■ Records provided
------------------------------------------------------------

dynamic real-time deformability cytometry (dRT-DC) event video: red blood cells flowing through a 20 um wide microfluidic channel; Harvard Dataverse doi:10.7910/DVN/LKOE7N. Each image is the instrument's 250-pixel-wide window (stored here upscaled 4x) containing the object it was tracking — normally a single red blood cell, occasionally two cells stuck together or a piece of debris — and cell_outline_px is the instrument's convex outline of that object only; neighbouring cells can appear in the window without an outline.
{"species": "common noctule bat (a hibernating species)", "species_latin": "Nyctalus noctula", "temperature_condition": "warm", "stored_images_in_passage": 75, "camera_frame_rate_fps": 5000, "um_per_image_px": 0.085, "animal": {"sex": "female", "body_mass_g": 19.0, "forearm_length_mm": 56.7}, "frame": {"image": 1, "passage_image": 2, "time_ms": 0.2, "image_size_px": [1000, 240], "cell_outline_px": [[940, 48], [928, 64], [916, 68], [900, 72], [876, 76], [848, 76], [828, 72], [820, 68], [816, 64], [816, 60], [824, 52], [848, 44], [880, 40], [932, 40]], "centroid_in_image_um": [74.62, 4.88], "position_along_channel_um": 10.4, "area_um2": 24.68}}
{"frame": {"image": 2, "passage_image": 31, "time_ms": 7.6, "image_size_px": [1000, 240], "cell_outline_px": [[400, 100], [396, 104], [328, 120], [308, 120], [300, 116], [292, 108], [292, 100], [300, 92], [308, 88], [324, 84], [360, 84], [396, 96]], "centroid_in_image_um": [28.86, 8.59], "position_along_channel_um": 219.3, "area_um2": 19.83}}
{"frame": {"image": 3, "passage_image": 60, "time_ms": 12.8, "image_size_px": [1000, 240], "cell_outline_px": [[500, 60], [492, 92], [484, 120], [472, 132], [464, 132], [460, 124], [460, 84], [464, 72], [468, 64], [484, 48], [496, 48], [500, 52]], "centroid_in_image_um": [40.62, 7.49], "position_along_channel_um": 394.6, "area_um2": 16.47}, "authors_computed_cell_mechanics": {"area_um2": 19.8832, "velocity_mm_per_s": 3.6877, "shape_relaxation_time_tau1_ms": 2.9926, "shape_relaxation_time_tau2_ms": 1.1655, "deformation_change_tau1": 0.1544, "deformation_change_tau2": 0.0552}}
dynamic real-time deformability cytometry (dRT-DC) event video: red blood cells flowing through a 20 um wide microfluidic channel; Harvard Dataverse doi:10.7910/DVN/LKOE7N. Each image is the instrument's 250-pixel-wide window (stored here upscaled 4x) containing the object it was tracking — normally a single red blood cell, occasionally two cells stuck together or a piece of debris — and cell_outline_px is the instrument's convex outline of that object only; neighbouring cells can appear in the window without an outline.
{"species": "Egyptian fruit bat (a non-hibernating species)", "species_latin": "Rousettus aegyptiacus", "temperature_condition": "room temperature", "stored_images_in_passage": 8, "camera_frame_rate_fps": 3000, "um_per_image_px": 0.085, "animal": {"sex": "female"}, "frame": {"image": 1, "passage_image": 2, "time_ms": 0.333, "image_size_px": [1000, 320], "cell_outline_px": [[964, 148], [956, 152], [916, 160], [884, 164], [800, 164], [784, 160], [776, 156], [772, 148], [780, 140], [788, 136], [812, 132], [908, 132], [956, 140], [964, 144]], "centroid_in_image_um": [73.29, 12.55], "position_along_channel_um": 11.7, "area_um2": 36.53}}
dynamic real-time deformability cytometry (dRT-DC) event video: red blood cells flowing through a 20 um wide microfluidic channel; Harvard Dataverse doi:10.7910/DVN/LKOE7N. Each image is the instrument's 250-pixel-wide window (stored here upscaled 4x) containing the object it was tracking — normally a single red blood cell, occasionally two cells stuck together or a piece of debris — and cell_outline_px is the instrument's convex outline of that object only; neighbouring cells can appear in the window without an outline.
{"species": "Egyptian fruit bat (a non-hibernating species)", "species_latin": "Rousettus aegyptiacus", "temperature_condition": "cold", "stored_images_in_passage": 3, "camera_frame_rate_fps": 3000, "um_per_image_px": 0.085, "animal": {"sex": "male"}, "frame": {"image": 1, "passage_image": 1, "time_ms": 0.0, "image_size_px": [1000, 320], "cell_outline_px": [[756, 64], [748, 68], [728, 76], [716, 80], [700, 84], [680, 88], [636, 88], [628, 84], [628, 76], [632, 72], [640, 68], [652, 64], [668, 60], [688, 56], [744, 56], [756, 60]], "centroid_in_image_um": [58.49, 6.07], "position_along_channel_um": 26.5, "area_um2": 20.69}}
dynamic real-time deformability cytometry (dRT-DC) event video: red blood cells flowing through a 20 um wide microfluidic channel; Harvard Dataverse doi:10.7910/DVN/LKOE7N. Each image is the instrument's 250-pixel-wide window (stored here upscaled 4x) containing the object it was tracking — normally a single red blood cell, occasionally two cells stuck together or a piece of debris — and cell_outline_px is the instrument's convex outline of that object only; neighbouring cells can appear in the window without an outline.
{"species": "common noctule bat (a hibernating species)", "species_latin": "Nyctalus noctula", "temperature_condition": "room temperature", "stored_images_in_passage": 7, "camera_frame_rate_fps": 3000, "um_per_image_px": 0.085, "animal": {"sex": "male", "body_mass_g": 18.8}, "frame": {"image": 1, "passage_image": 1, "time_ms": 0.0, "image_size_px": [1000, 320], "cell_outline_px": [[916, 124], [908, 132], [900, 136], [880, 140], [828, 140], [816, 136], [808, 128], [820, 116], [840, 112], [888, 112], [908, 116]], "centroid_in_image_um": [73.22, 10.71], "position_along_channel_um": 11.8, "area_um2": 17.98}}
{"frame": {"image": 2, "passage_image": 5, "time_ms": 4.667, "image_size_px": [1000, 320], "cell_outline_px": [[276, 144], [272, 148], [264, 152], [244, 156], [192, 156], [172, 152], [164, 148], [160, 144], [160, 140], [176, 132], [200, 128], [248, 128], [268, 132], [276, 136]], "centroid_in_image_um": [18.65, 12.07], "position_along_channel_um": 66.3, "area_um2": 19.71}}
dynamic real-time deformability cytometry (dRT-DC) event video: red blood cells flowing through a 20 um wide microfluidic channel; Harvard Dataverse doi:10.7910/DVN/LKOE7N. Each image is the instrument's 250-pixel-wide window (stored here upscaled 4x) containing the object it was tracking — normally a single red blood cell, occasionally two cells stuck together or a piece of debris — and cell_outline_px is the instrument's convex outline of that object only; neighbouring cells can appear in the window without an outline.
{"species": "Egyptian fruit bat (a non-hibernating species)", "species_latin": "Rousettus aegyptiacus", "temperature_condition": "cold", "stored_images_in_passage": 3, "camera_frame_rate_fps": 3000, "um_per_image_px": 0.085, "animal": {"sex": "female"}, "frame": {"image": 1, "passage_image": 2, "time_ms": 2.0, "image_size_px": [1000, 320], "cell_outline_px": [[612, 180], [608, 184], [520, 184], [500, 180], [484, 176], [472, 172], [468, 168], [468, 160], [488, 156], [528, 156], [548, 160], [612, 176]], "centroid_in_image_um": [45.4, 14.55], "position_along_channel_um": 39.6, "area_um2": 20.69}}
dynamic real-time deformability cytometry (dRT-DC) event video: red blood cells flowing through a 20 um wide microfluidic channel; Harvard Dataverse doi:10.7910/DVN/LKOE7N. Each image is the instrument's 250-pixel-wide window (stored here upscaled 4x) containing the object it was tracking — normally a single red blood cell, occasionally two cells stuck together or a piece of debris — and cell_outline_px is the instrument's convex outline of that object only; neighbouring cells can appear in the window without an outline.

------------------------------------------------------------

■ What you have to do
Exactly as shown, repeat every record.

■ Finished answer
dynamic real-time deformability cytometry (dRT-DC) event video: red blood cells flowing through a 20 um wide microfluidic channel; Harvard Dataverse doi:10.7910/DVN/LKOE7N. Each image is the instrument's 250-pixel-wide window (stored here upscaled 4x) containing the object it was tracking — normally a single red blood cell, occasionally two cells stuck together or a piece of debris — and cell_outline_px is the instrument's convex outline of that object only; neighbouring cells can appear in the window without an outline.
{"species": "common noctule bat (a hibernating species)", "species_latin": "Nyctalus noctula", "temperature_condition": "warm", "stored_images_in_passage": 75, "camera_frame_rate_fps": 5000, "um_per_image_px": 0.085, "animal": {"sex": "female", "body_mass_g": 19.0, "forearm_length_mm": 56.7}, "frame": {"image": 1, "passage_image": 2, "time_ms": 0.2, "image_size_px": [1000, 240], "cell_outline_px": [[940, 48], [928, 64], [916, 68], [900, 72], [876, 76], [848, 76], [828, 72], [820, 68], [816, 64], [816, 60], [824, 52], [848, 44], [880, 40], [932, 40]], "centroid_in_image_um": [74.62, 4.88], "position_along_channel_um": 10.4, "area_um2": 24.68}}
{"frame": {"image": 2, "passage_image": 31, "time_ms": 7.6, "image_size_px": [1000, 240], "cell_outline_px": [[400, 100], [396, 104], [328, 120], [308, 120], [300, 116], [292, 108], [292, 100], [300, 92], [308, 88], [324, 84], [360, 84], [396, 96]], "centroid_in_image_um": [28.86, 8.59], "position_along_channel_um": 219.3, "area_um2": 19.83}}
{"frame": {"image": 3, "passage_image": 60, "time_ms": 12.8, "image_size_px": [1000, 240], "cell_outline_px": [[500, 60], [492, 92], [484, 120], [472, 132], [464, 132], [460, 124], [460, 84], [464, 72], [468, 64], [484, 48], [496, 48], [500, 52]], "centroid_in_image_um": [40.62, 7.49], "position_along_channel_um": 394.6, "area_um2": 16.47}, "authors_computed_cell_mechanics": {"area_um2": 19.8832, "velocity_mm_per_s": 3.6877, "shape_relaxation_time_tau1_ms": 2.9926, "shape_relaxation_time_tau2_ms": 1.1655, "deformation_change_tau1": 0.1544, "deformation_change_tau2": 0.0552}}
dynamic real-time deformability cytometry (dRT-DC) event video: red blood cells flowing through a 20 um wide microfluidic channel; Harvard Dataverse doi:10.7910/DVN/LKOE7N. Each image is the instrument's 250-pixel-wide window (stored here upscaled 4x) containing the object it was tracking — normally a single red blood cell, occasionally two cells stuck together or a piece of debris — and cell_outline_px is the instrument's convex outline of that object only; neighbouring cells can appear in the window without an outline.
{"species": "Egyptian fruit bat (a non-hibernating species)", "species_latin": "Rousettus aegyptiacus", "temperature_condition": "room temperature", "stored_images_in_passage": 8, "camera_frame_rate_fps": 3000, "um_per_image_px": 0.085, "animal": {"sex": "female"}, "frame": {"image": 1, "passage_image": 2, "time_ms": 0.333, "image_size_px": [1000, 320], "cell_outline_px": [[964, 148], [956, 152], [916, 160], [884, 164], [800, 164], [784, 160], [776, 156], [772, 148], [780, 140], [788, 136], [812, 132], [908, 132], [956, 140], [964, 144]], "centroid_in_image_um": [73.29, 12.55], "position_along_channel_um": 11.7, "area_um2": 36.53}}
dynamic real-time deformability cytometry (dRT-DC) event video: red blood cells flowing through a 20 um wide microfluidic channel; Harvard Dataverse doi:10.7910/DVN/LKOE7N. Each image is the instrument's 250-pixel-wide window (stored here upscaled 4x) containing the object it was tracking — normally a single red blood cell, occasionally two cells stuck together or a piece of debris — and cell_outline_px is the instrument's convex outline of that object only; neighbouring cells can appear in the window without an outline.
{"species": "Egyptian fruit bat (a non-hibernating species)", "species_latin": "Rousettus aegyptiacus", "temperature_condition": "cold", "stored_images_in_passage": 3, "camera_frame_rate_fps": 3000, "um_per_image_px": 0.085, "animal": {"sex": "male"}, "frame": {"image": 1, "passage_image": 1, "time_ms": 0.0, "image_size_px": [1000, 320], "cell_outline_px": [[756, 64], [748, 68], [728, 76], [716, 80], [700, 84], [680, 88], [636, 88], [628, 84], [628, 76], [632, 72], [640, 68], [652, 64], [668, 60], [688, 56], [744, 56], [756, 60]], "centroid_in_image_um": [58.49, 6.07], "position_along_channel_um": 26.5, "area_um2": 20.69}}
dynamic real-time deformability cytometry (dRT-DC) event video: red blood cells flowing through a 20 um wide microfluidic channel; Harvard Dataverse doi:10.7910/DVN/LKOE7N. Each image is the instrument's 250-pixel-wide window (stored here upscaled 4x) containing the object it was tracking — normally a single red blood cell, occasionally two cells stuck together or a piece of debris — and cell_outline_px is the instrument's convex outline of that object only; neighbouring cells can appear in the window without an outline.
{"species": "common noctule bat (a hibernating species)", "species_latin": "Nyctalus noctula", "temperature_condition": "room temperature", "stored_images_in_passage": 7, "camera_frame_rate_fps": 3000, "um_per_image_px": 0.085, "animal": {"sex": "male", "body_mass_g": 18.8}, "frame": {"image": 1, "passage_image": 1, "time_ms": 0.0, "image_size_px": [1000, 320], "cell_outline_px": [[916, 124], [908, 132], [900, 136], [880, 140], [828, 140], [816, 136], [808, 128], [820, 116], [840, 112], [888, 112], [908, 116]], "centroid_in_image_um": [73.22, 10.71], "position_along_channel_um": 11.8, "area_um2": 17.98}}
{"frame": {"image": 2, "passage_image": 5, "time_ms": 4.667, "image_size_px": [1000, 320], "cell_outline_px": [[276, 144], [272, 148], [264, 152], [244, 156], [192, 156], [172, 152], [164, 148], [160, 144], [160, 140], [176, 132], [200, 128], [248, 128], [268, 132], [276, 136]], "centroid_in_image_um": [18.65, 12.07], "position_along_channel_um": 66.3, "area_um2": 19.71}}
dynamic real-time deformability cytometry (dRT-DC) event video: red blood cells flowing through a 20 um wide microfluidic channel; Harvard Dataverse doi:10.7910/DVN/LKOE7N. Each image is the instrument's 250-pixel-wide window (stored here upscaled 4x) containing the object it was tracking — normally a single red blood cell, occasionally two cells stuck together or a piece of debris — and cell_outline_px is the instrument's convex outline of that object only; neighbouring cells can appear in the window without an outline.
{"species": "Egyptian fruit bat (a non-hibernating species)", "species_latin": "Rousettus aegyptiacus", "temperature_condition": "cold", "stored_images_in_passage": 3, "camera_frame_rate_fps": 3000, "um_per_image_px": 0.085, "animal": {"sex": "female"}, "frame": {"image": 1, "passage_image": 2, "time_ms": 2.0, "image_size_px": [1000, 320], "cell_outline_px": [[612, 180], [608, 184], [520, 184], [500, 180], [484, 176], [472, 172], [468, 168], [468, 160], [488, 156], [528, 156], [548, 160], [612, 176]], "centroid_in_image_um": [45.4, 14.55], "position_along_channel_um": 39.6, "area_um2": 20.69}}
dynamic real-time deformability cytometry (dRT-DC) event video: red blood cells flowing through a 20 um wide microfluidic channel; Harvard Dataverse doi:10.7910/DVN/LKOE7N. Each image is the instrument's 250-pixel-wide window (stored here upscaled 4x) containing the object it was tracking — normally a single red blood cell, occasionally two cells stuck together or a piece of debris — and cell_outline_px is the instrument's convex outline of that object only; neighbouring cells can appear in the window without an outline.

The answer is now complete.